Schwäbische Zeitung (Riedlingen)
„Dass die USA bereit sind, militärisch vorzugehen, ist auch ein Signal an Russland“
- Nach dem Militärschlag der USA gegen Syrien sollte die EU Druck auf Kremlchef Wladimir Putin ausüben, seinen Verbündeten Baschar al-Assad fallen zu lassen. Das forderte der CDU-Bundestagsabgeordnete Roderich Kiesewetter (Foto: Rasemann) im Gespräch mit Alexei Makartsev.
Welche Konsequenzen hat der US-Militärschlag für die syrische Regierung und die Gegner des Präsidenten Assad?

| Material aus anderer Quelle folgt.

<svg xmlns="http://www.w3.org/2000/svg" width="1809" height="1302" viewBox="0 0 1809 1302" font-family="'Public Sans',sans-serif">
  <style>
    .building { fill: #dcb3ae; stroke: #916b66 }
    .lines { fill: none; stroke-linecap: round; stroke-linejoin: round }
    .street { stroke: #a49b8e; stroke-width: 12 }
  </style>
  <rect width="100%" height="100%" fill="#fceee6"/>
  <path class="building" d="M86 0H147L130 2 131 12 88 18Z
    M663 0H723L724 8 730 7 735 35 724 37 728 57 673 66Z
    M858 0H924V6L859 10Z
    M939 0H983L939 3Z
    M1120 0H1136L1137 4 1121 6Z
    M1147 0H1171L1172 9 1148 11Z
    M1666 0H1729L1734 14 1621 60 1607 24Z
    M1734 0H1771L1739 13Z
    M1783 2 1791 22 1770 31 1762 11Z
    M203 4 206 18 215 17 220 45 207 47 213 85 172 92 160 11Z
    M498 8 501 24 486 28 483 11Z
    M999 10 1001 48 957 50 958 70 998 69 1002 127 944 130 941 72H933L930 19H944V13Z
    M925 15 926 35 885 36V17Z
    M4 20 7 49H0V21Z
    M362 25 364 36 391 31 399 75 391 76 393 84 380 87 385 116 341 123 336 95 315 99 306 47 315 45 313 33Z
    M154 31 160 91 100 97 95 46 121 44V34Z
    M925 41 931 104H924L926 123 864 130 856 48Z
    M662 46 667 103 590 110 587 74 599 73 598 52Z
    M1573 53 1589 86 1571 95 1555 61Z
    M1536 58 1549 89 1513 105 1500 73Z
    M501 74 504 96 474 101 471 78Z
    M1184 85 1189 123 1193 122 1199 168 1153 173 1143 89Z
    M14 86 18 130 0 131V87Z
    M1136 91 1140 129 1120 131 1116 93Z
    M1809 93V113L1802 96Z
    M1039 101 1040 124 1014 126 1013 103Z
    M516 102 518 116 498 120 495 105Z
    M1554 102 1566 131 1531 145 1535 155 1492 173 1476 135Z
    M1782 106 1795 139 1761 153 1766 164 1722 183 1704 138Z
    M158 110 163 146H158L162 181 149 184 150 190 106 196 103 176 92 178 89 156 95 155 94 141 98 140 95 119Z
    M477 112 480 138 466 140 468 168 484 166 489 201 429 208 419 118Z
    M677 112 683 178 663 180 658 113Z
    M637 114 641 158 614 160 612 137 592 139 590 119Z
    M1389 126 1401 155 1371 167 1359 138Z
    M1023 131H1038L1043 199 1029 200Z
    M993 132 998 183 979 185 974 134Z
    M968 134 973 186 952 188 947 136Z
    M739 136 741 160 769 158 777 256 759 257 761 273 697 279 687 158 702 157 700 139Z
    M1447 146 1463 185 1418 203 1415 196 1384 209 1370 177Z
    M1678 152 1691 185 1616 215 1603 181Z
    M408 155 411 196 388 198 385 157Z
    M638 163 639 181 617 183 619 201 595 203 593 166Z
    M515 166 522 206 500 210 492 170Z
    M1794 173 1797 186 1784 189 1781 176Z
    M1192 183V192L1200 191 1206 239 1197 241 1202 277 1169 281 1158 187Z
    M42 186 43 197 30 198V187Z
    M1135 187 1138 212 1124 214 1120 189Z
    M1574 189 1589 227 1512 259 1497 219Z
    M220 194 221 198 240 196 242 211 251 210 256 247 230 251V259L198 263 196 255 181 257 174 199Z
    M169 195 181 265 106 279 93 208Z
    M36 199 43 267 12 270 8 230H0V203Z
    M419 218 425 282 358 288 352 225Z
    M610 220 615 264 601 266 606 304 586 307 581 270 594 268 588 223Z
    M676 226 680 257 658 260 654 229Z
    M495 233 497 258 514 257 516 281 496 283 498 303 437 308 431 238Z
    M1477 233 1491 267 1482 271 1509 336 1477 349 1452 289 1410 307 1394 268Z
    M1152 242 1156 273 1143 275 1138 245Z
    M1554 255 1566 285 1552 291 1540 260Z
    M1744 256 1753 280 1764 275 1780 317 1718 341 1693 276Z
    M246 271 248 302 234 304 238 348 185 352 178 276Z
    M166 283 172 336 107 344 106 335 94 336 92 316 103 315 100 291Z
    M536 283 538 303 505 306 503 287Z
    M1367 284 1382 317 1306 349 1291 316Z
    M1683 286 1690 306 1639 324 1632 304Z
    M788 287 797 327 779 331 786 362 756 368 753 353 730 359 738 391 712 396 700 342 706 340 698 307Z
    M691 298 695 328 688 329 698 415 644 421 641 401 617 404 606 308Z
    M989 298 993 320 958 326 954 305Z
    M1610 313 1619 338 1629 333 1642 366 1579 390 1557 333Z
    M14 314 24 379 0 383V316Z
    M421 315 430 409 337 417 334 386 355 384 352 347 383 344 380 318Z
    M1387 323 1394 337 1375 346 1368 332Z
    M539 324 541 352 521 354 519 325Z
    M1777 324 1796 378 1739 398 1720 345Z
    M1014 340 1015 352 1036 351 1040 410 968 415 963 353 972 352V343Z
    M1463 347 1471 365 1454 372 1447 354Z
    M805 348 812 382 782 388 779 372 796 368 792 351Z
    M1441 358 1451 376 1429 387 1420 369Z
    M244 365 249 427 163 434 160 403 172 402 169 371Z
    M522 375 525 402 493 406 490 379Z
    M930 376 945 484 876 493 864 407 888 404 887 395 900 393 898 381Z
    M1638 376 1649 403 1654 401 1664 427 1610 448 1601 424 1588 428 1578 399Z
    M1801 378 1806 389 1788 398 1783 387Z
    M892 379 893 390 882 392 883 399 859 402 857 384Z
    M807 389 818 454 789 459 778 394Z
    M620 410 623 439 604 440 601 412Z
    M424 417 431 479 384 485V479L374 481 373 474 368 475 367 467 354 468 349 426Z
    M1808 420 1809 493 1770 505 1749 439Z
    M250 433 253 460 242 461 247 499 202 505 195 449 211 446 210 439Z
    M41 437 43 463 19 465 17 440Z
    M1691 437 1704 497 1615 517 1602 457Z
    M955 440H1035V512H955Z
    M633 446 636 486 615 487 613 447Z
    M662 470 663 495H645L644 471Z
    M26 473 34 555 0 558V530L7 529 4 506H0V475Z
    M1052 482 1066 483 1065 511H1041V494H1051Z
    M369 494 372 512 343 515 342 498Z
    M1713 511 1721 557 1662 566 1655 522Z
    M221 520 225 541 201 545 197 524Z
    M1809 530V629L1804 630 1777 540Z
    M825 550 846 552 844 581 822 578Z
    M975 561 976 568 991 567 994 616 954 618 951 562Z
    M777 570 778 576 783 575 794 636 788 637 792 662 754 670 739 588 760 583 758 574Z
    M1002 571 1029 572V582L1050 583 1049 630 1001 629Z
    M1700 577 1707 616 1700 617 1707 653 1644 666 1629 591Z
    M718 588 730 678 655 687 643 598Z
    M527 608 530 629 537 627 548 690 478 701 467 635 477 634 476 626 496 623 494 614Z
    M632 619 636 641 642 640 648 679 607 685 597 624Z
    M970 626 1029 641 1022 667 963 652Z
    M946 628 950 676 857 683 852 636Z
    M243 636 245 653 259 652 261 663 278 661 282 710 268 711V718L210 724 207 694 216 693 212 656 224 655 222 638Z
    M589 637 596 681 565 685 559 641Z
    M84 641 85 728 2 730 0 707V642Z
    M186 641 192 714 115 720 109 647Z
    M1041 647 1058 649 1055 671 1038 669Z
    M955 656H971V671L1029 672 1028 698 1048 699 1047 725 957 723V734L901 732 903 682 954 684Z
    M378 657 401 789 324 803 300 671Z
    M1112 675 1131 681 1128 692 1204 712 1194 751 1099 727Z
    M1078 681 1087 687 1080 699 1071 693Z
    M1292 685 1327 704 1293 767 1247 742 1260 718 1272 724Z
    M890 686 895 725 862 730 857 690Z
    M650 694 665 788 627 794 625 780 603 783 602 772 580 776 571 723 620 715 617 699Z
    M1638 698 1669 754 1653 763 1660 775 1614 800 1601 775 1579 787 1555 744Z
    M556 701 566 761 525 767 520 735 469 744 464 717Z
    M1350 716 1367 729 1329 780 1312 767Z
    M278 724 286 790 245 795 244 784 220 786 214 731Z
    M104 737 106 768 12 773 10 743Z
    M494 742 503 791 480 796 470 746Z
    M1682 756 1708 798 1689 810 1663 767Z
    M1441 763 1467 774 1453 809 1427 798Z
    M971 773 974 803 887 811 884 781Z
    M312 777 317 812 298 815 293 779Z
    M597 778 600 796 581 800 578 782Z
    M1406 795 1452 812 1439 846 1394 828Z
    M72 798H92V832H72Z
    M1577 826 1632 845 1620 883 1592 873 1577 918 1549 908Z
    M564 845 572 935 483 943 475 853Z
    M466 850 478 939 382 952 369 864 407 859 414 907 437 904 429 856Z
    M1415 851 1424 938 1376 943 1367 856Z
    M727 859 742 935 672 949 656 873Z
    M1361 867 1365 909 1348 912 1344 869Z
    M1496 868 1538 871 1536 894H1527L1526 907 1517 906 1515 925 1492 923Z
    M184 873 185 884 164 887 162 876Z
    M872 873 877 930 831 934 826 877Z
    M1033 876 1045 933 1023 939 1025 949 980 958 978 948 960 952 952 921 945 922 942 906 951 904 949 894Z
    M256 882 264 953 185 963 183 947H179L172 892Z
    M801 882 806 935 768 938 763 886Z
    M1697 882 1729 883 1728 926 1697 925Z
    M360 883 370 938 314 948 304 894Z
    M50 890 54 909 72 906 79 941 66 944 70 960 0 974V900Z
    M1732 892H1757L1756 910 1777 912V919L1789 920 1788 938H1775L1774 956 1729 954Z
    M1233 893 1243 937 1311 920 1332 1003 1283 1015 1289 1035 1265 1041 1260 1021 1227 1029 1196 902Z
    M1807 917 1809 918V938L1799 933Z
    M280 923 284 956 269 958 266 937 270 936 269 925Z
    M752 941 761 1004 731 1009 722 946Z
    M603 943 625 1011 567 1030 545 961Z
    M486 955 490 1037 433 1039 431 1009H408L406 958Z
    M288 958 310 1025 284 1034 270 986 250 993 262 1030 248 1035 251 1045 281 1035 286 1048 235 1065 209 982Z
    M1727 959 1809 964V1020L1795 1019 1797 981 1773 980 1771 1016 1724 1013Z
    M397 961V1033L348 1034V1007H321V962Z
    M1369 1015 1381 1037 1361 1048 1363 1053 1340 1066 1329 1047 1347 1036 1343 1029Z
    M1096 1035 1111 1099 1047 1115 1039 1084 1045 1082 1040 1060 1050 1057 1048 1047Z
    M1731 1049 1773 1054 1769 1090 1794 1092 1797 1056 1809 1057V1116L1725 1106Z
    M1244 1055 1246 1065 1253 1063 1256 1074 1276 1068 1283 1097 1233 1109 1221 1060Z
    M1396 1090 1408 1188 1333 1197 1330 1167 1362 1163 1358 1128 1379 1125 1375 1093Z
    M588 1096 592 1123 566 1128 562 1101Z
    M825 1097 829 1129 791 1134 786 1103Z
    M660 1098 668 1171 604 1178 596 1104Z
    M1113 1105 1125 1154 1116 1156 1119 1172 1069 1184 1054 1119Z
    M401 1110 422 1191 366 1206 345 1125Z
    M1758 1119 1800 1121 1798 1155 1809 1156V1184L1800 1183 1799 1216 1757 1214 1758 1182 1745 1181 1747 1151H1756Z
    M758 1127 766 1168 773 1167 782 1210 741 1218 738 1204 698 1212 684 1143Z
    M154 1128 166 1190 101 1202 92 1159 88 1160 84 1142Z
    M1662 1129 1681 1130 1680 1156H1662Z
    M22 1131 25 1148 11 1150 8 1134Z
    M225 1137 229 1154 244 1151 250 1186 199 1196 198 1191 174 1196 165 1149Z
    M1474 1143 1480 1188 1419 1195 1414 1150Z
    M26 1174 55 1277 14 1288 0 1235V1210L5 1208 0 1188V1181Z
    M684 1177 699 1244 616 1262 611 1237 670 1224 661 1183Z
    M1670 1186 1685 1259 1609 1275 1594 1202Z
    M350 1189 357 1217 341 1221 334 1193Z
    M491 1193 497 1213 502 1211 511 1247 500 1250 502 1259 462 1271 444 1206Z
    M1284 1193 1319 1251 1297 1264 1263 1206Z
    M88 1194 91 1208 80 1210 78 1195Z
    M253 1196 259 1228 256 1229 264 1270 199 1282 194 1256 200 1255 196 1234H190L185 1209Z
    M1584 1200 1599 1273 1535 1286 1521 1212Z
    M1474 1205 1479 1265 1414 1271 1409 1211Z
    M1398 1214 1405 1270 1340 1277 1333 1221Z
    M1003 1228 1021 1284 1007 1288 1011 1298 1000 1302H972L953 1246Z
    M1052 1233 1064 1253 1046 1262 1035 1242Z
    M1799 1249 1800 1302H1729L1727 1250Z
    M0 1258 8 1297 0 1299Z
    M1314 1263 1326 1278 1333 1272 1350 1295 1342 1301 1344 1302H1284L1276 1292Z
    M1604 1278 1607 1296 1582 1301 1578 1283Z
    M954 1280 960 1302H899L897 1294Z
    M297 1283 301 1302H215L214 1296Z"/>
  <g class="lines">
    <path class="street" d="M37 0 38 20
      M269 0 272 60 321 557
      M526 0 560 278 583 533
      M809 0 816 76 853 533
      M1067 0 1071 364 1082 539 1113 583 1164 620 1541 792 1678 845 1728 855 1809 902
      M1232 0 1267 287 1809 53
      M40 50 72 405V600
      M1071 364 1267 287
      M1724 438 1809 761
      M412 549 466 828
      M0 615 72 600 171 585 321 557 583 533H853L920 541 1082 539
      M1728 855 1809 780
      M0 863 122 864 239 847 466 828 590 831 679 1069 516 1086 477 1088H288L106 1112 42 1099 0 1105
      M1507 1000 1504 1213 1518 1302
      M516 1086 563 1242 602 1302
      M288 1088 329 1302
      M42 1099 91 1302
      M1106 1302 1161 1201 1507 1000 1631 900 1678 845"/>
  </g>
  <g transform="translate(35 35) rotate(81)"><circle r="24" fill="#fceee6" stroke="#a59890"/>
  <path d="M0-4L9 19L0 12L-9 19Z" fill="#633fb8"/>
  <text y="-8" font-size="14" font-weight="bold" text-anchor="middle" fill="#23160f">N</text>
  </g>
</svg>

Das hängt davon ab, ob dies der Wiedereinstieg der USA in den Nahen und Mittleren Osten ist oder nur eine einmalige Aktion, um zu zeigen, dass eine rote Linie überschritten wurde. Das wird bald klar werden. Wir wissen heute, dass der Militärschlag auf geheimdienstlichen Informationen basiert. Nach diesen Informationen wurde der Giftgasangriff nicht durch den „Islamischen Staat“, sondern die syrische Regierung verübt. Das bedeutet, Präsident Assad hat sein Wort gebrochen, nachdem er behauptet hatte, keine Chemiewaffen mehr zu haben.
Rechtfertigt dies in Ihren Augen einen Luftangriff ?
Ja. Offenbar wollten die Amerikaner damit zunächst testen, welche Reaktionen es geben würde. Dafür spricht die Auswahl des Ziels, das von den strategisch wichtigen Positionen weit entfernt liegt. Dass die USA neben der Diplomatie jetzt bereit sind, militärisch vorzugehen, ist auch ein Signal an Russland.
Geht es Trump wirklich um den Frieden in Syrien oder will der US-Präsident jetzt nur seine Härte und Entschlossenheit unter Beweis stellen?
Beides ist richtig. Die Amerikaner haben den Fehler gemacht, sich aus der Region zurückzuziehen, und erkennen jetzt, dass sie ein Vakuum hinterlassen haben, das von Iran und Russland ausgefüllt wurde. Der Westen kann es nicht zulassen, dass Staaten mit eigenen Hegemonial- interessen in der Region dominieren, während der Westen durch die Zunahme von Flüchtlingen einen hohen Preis dafür bezahlt. Aber es trifft sicher auch zu, dass Trump, der unter innenpolitischem Druck steht, seine Handlungsfähigkeit zeigen will.
Es sah so aus, als würde sich das Verhältnis zwischen Russland und den USA normalisieren. Droht nach den verärgerten Reaktionen aus Moskau eine neue Eiszeit?
Das glaube ich nicht. So verärgert reagiert Moskau immer, wenn unerwartete Entwicklungen eintreten. Die russische Führung müsste erkannt haben, dass sie mit ihrer Unterstützung Assads in Syrien nicht weiterkommt und dass die Weltöffentlichkeit sich gegen diese Strategie stellt. Uns Europäern fällt in dieser Situation eine wichtige Rolle zu: Druck auf Russland auszuüben, damit Assad ins Exil geht und den Weg für eine Übergangsregierung freiräumt. Dann würden die USA merken, dass Europa bereit ist, Verantwortung zu übernehmen.
Könnte die Lage in Syrien eskalieren, nachdem Russland jetzt das Abkommen mit den USA über den Austausch von Flugdaten im syrischen Luftraum außer Kraft gesetzt hat?
Nein, denn die technischen Mittel zur Luftraumüberwachung sind ja alle vorhanden. Binnen wenigen Tagen werden sich Russland und die USA sicher diplomatisch verständigen.
Wie kann man neue Gräueltaten im Syrienkrieg wie den Einsatz von chemischen Waffen verhindern?
Der Weltsicherheitsrat ist heute gelähmt durch die Vetomächte, insbesondere durch China und Russland. Hier sollte die UN-Vollversammlung aktiv werden. Sie sollte sich für eine Untersuchung des Chemiewaffeneinsatzes einsetzen und auf Informationen drängen, wer für den Giftgasangriff wirklich verantwortlich ist. Wenn sich die Informationen der USGeheimdienste bestätigen, ist Assad nicht mehr zu halten.